Sometimes the stupidity really hurts.
There are true illuminati in the physics business, Hobbes, believe me. The internet is infested with nut-jobs, I agree, and there a few troglodytes like Hawking and Krauss left in academia, but nearly all the major players are now fully aware of the fact that physics is in a deep crisis. They know fucking well that a century with their bullshit models is far too long and that they've been going steadily backwards for many decades. The string theorists have packed up their crap and given up after 40 years of fruitless effort and theoretical physics quite literally has no direction. Just within the last decade the following theorists have all referred to this crisis, often with a sense of genuine despair.
Brian Greene, Jakob Bekenstein, Lisa Randall, Lee Smolin, Carlo Rovelli, Frank Wilczek, Sean Carroll, Paul Davies, Max Tegmark.
These are just the ones I've personally read and I've probably left a few out. The spacetime paradigm has been dead for decades and all that remains to be done is to dispose of the rotting corpse.
TIME IS NOT A SPATIAL DIMENSION.
IT NEVER HAS BEEN AND IT NEVER FUCKING WILL BE.
It appears that you simply prefer to be the arbiter of language here. It is like you would prefer that I use "spirit" to refer to air if and where you personally cannot find sense to it other than what you're used to thinking of it as. But if people fall in step, while one might be able to use the term for your sake to describe something, it also biases the person being forced to use it to appear as though they support your view completely.

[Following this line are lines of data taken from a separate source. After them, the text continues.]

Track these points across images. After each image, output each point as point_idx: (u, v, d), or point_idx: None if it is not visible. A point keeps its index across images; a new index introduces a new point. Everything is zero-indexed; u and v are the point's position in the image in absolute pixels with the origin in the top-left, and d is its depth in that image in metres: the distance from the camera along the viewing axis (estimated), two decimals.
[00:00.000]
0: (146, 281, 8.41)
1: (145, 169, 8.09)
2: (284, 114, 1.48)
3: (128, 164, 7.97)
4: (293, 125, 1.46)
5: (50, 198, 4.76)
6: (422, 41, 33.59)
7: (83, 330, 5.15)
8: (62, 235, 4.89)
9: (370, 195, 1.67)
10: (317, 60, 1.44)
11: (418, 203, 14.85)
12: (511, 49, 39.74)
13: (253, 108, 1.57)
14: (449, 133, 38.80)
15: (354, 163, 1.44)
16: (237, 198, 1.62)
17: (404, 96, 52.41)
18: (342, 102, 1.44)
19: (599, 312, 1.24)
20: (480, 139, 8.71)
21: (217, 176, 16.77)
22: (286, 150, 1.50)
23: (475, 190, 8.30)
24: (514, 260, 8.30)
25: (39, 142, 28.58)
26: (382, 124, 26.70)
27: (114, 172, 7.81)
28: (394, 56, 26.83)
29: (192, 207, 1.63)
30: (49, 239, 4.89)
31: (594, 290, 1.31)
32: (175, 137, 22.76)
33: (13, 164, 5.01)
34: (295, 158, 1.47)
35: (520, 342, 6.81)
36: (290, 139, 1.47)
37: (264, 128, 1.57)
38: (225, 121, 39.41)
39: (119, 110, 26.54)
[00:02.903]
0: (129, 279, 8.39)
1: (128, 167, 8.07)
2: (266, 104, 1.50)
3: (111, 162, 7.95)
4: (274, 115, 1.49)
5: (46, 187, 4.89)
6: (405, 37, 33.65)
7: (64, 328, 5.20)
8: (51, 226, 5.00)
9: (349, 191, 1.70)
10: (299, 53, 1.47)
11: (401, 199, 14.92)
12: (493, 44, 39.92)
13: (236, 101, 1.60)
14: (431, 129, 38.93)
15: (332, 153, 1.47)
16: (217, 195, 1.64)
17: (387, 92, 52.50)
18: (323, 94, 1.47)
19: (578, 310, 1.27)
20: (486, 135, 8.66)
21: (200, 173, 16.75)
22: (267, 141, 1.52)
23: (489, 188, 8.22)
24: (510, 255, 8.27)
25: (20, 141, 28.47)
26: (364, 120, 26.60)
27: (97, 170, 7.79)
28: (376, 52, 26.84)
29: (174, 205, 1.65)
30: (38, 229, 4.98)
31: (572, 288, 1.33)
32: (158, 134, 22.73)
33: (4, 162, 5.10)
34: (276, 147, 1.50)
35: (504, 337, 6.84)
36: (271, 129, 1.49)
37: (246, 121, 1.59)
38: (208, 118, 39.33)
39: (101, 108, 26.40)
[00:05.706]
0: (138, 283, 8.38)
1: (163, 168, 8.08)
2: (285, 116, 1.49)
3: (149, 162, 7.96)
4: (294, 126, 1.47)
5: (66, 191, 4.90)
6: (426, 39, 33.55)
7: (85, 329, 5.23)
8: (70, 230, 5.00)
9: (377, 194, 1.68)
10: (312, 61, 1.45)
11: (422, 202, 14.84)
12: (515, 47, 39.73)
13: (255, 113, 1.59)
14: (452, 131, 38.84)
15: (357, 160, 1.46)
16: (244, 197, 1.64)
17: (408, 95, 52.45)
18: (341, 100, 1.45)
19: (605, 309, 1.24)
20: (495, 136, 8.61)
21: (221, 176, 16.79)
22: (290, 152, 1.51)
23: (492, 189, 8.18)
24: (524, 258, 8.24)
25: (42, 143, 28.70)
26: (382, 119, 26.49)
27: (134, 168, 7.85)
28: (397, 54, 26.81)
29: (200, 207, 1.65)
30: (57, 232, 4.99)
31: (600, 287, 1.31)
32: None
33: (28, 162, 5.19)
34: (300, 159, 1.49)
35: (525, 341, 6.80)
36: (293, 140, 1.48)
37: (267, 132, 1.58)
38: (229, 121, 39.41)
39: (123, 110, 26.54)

To you, space is "spirit" here, an unreal and religious belief. Yet you define space too as nothing physical which begs the same religious thinking but just opt for a secular-sounding description that doesn't differ.
If space is NOT real, then all things in it are exactly next to each other but have some other magical essence between them that deludes us into thinking there is space even though there isn't. So in an opposing challenge, what do you propose this thing is?